WHAT THE EXERCISE ASKS: Of the lines below, report only those that contain "uczelni".
╭─ DATA RECORDS
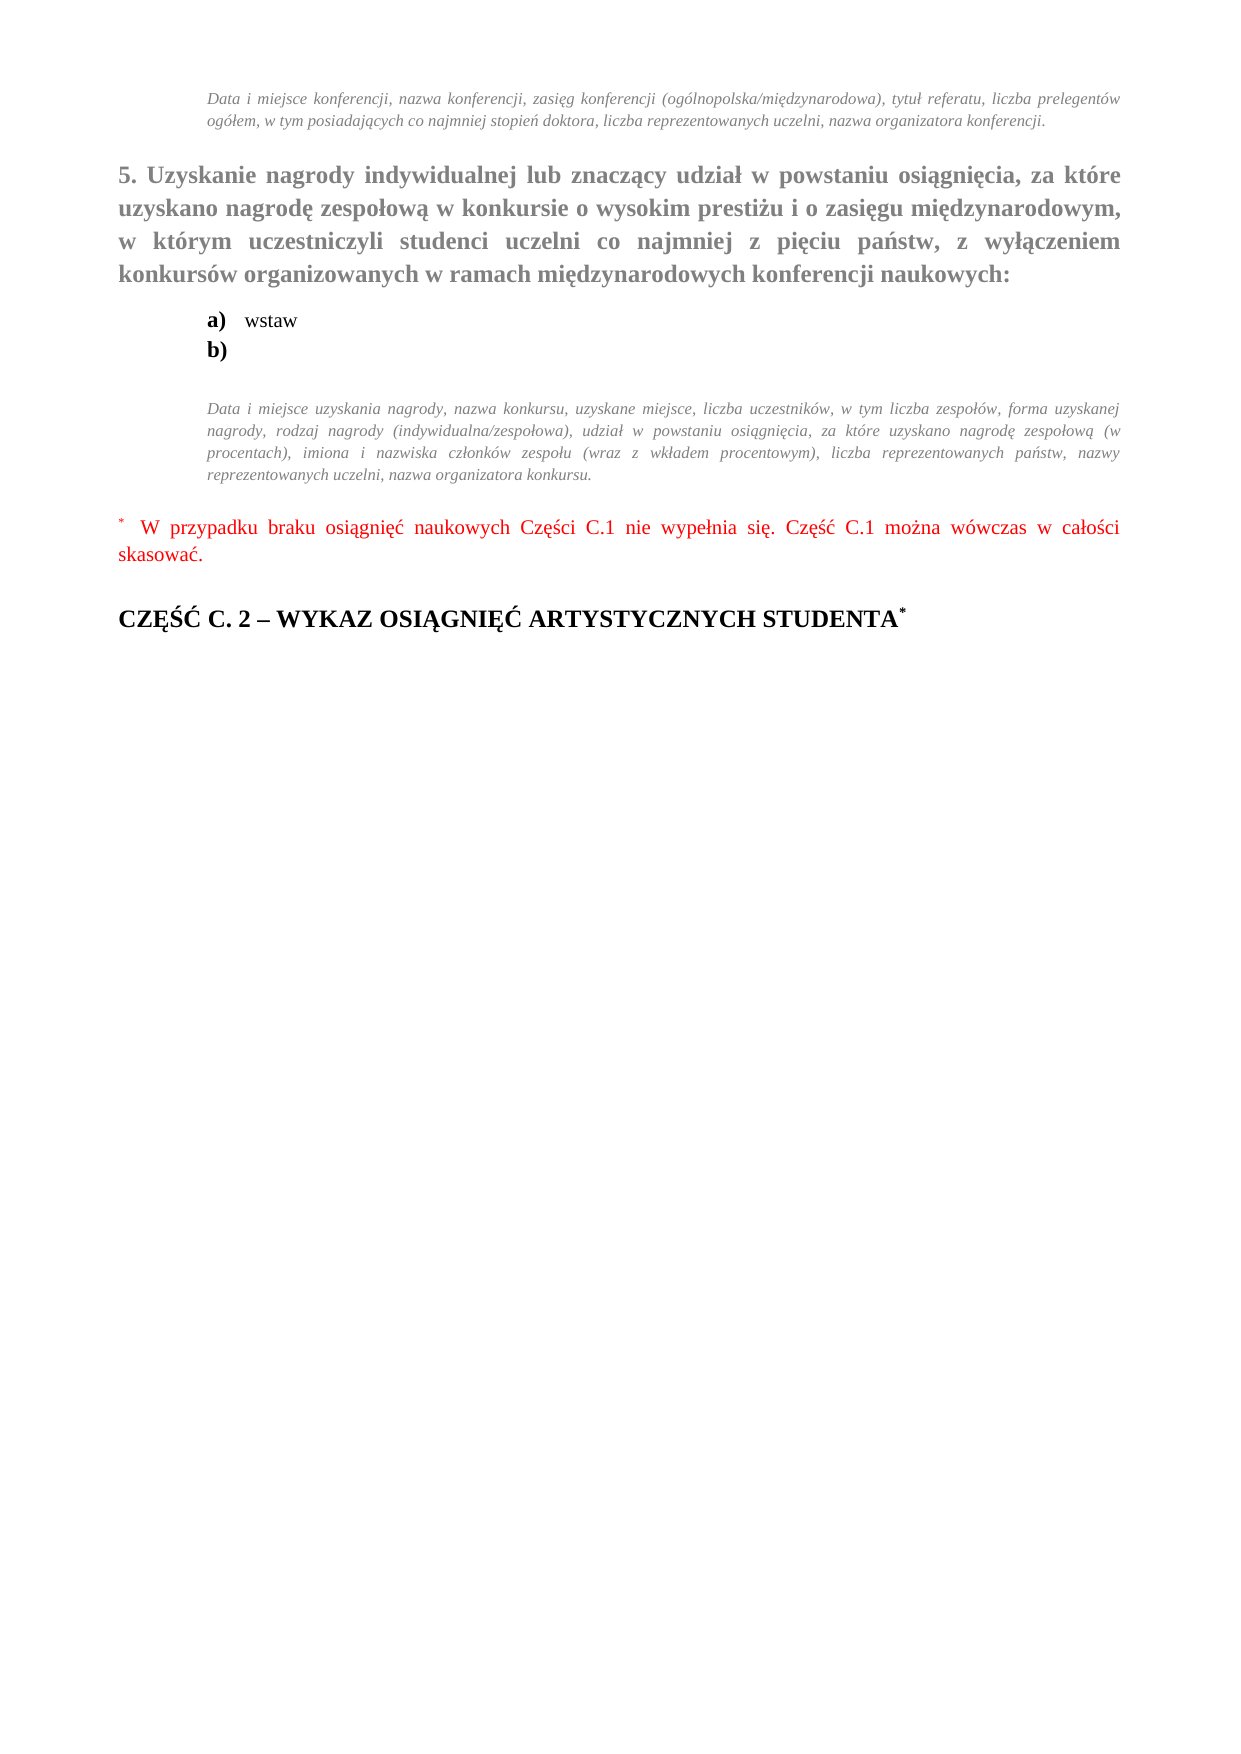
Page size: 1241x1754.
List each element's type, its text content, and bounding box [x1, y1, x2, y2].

text Data i miejsce konferencji, nazwa konferencji, zasięg konferencji (ogólnopolska/międzynarodowa), tytuł referatu, liczba prelegentów ogółem, w tym posiadających co najmniej stopień doktora, liczba reprezentowanych uczelni, nazwa organizatora konferencji. [207, 89, 1122, 130]
text CZĘŚĆ C. 2 – WYKAZ OSIĄGNIĘĆ ARTYSTYCZNYCH STUDENTA* [118, 604, 1122, 632]
text Data i miejsce uzyskania nagrody, nazwa konkursu, uzyskane miejsce, liczba uczestników, w tym liczba zespołów, forma uzyskanej nagrody, rodzaj nagrody (indywidualna/zespołowa), udział w powstaniu osiągnięcia, za które uzyskano nagrodę zespołową (w procentach), imiona i nazwiska członków zespołu (wraz z wkładem procentowym), liczba reprezentowanych państw, nazwy reprezentowanych uczelni, nazwa organizatora konkursu. [207, 399, 1122, 484]
text 5. Uzyskanie nagrody indywidualnej lub znaczący udział w powstaniu osiągnięcia, za które uzyskano nagrodę zespołową w konkursie o wysokim prestiżu i o zasięgu międzynarodowym, w którym uczestniczyli studenci uczelni co najmniej z pięciu państw, z wyłączeniem konkursów organizowanych w ramach międzynarodowych konferencji naukowych: [118, 160, 1122, 288]
text * W przypadku braku osiągnięć naukowych Części C.1 nie wypełnia się. Część C.1 można wówczas w całości skasować. [118, 515, 1122, 566]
╰─
EXPECTED ANSWER:
text Data i miejsce konferencji, nazwa konferencji, zasięg konferencji (ogólnopolska/międzynarodowa), tytuł referatu, liczba prelegentów ogółem, w tym posiadających co najmniej stopień doktora, liczba reprezentowanych uczelni, nazwa organizatora konferencji. [207, 89, 1122, 130]
text Data i miejsce uzyskania nagrody, nazwa konkursu, uzyskane miejsce, liczba uczestników, w tym liczba zespołów, forma uzyskanej nagrody, rodzaj nagrody (indywidualna/zespołowa), udział w powstaniu osiągnięcia, za które uzyskano nagrodę zespołową (w procentach), imiona i nazwiska członków zespołu (wraz z wkładem procentowym), liczba reprezentowanych państw, nazwy reprezentowanych uczelni, nazwa organizatora konkursu. [207, 399, 1122, 484]
text 5. Uzyskanie nagrody indywidualnej lub znaczący udział w powstaniu osiągnięcia, za które uzyskano nagrodę zespołową w konkursie o wysokim prestiżu i o zasięgu międzynarodowym, w którym uczestniczyli studenci uczelni co najmniej z pięciu państw, z wyłączeniem konkursów organizowanych w ramach międzynarodowych konferencji naukowych: [118, 160, 1122, 288]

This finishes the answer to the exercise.